One of America’s greatest wandering souls, Mark Twain, once said of Los Angeles: “It’s a great place to live, but I wouldn’t want to visit there.” I sympathize with travelers to my beloved city because, over a century on, Twain’s words are truer than ever. Marooned without a car somewhere near LAX, holed up in their hostels terrified by Inglewood horror stories, travelers here seem all too often like lost foals in a stampede. When they finally make it to Hollywood Boulevard, as their guide books probably suggest, they gasp with revulsion at its callousness, its poverty of spirit, its utter decrepitude.
And for good reason. Los Angeles has been, since its inception, a city of myths. No metropolis in modern history has a bigger discrepancy between the image it projects to the world and the reality of life within its limits. In the early 1900s, even before the studios moved to town, L.A. was the fastest growing city in the world, attracting thousands of Midwesterners seduced by the promise of perpetual summer between the orange groves. The city was sold as the ultimate realization of America’s Manifest Destiny, where the air was pure and the possibilities endless. Behind this idyllic façade festered a powerful counter myth: Noir. In the 20s and 30s writers and filmmakers presented Los Angeles as a place of malevolent beauty, a rose bush growing over a hidden corpse, a dystopian world in which people, as Evelyn Waugh once put it, live in “profound oblivion,” rotting in the sun.
These conflicting myths settled the city’s identity as it emerged from adolescence after WWII, and they have since evolved modern derivatives. The booster myth peddled by the city’s first developers a century ago has now been usurped by the perceived glamour of the film industry, and while it usually attracts the tourist and not the traveler, this vision persists nevertheless in the imagination of all visitors. The popular counter myth is that Los Angeles is a plastic, cultureless city mired in the shallows of narcissism, coupled with apocalyptic traffic and crime.
There is some truth in the clichés, of course. There is smog, there is traffic, there is crime. There are freeway pile ups and some people with disturbing tastes for fame and attention. But the other extreme is also true. The sun shines 300 days a year. The jacarandas bloom in the Spring, forming an ultraviolet treeline above the boulevards.
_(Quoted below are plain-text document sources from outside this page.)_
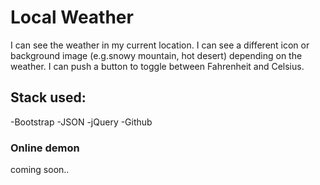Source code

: Local Weather
=============

I can see the weather in my current location.
I can see a different icon or background image (e.g.snowy mountain, hot desert) depending on the weather.
I can push a button to toggle between Fahrenheit and Celsius.

Stack used:
-----------
-Bootstrap
-JSON
-jQuery
-Github

### Online demon ###
coming soon..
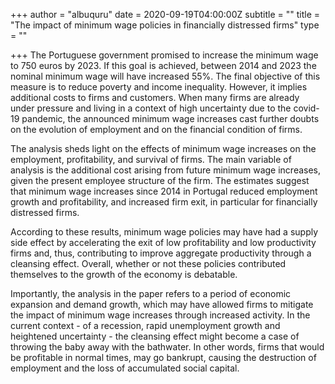 +++
author = "albuquru"
date = 2020-09-19T04:00:00Z
subtitle = ""
title = "The impact of minimum wage policies in financially distressed firms"
type = ""

+++
The Portuguese government promised to increase the minimum wage to 750 euros by 2023. If this goal is achieved, between 2014 and 2023 the nominal minimum wage will have increased 55%. The final objective of this measure is to reduce poverty and income inequality. However, it implies additional costs to firms and customers. When many firms are already under pressure and living in a context of high uncertainty due to the covid-19 pandemic, the announced minimum wage increases cast further doubts on the evolution of employment and on the financial condition of firms.

The analysis sheds light on the effects of minimum wage increases on the employment, profitability, and survival of firms. The main variable of analysis is the  additional cost arising from future minimum wage increases, given the present employee structure of the firm. The estimates suggest that minimum wage increases since 2014 in Portugal reduced employment growth and profitability, and increased firm exit, in particular for financially distressed firms. 

According to these results, minimum wage policies may have had a supply side effect by accelerating the exit of low profitability and low productivity firms and, thus, contributing to improve aggregate productivity through a cleansing effect. Overall, whether or not these policies contributed themselves to the growth of the economy is debatable. 

Importantly, the analysis in the paper refers to a period of economic expansion and demand growth, which may have allowed firms to mitigate the impact of minimum wage increases through increased activity. In the current context - of a recession, rapid unemployment growth and heightened uncertainty - the cleansing effect might become a case of throwing the baby away with the bathwater. In other words, firms that would be profitable in normal times, may go bankrupt, causing the destruction of employment and the loss of accumulated social capital.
The San Gabriel Mountains rise like a white wall to the Northeast, imperious on those pristine mornings after January rain.
Both extremes are oversimplified versions of Los Angeles, yet many visitors come expecting one or the other and leave with their prejudice compounded. This is a disservice to a city which is complex and abound with rich idiosyncrasies. In Curtis Hanson’s L.A. Confidential, Kim Basinger played Our Lady the Queen of the Angels herself. “She’s a natural beauty with a phony image, a disguise that’s all about selling it to the suckers,” said Hanson. “But when you go beyond the image, as when you go beyond L.A. as the city of manufactured illusion, the character is not only beautiful but totally self-aware. Underneath, she knows the truth about who she is. Everybody else is struggling to figure it out.”
Maybe we should stop trying. When you visit Los Angles for the first time, the only thing you should expect is a city garishly alive, rife with contradictions. Expect to meet some people broken by the Californian dream, some still fighting for it, and some who find the whole thing very funny, getting drunk in Griffith Park.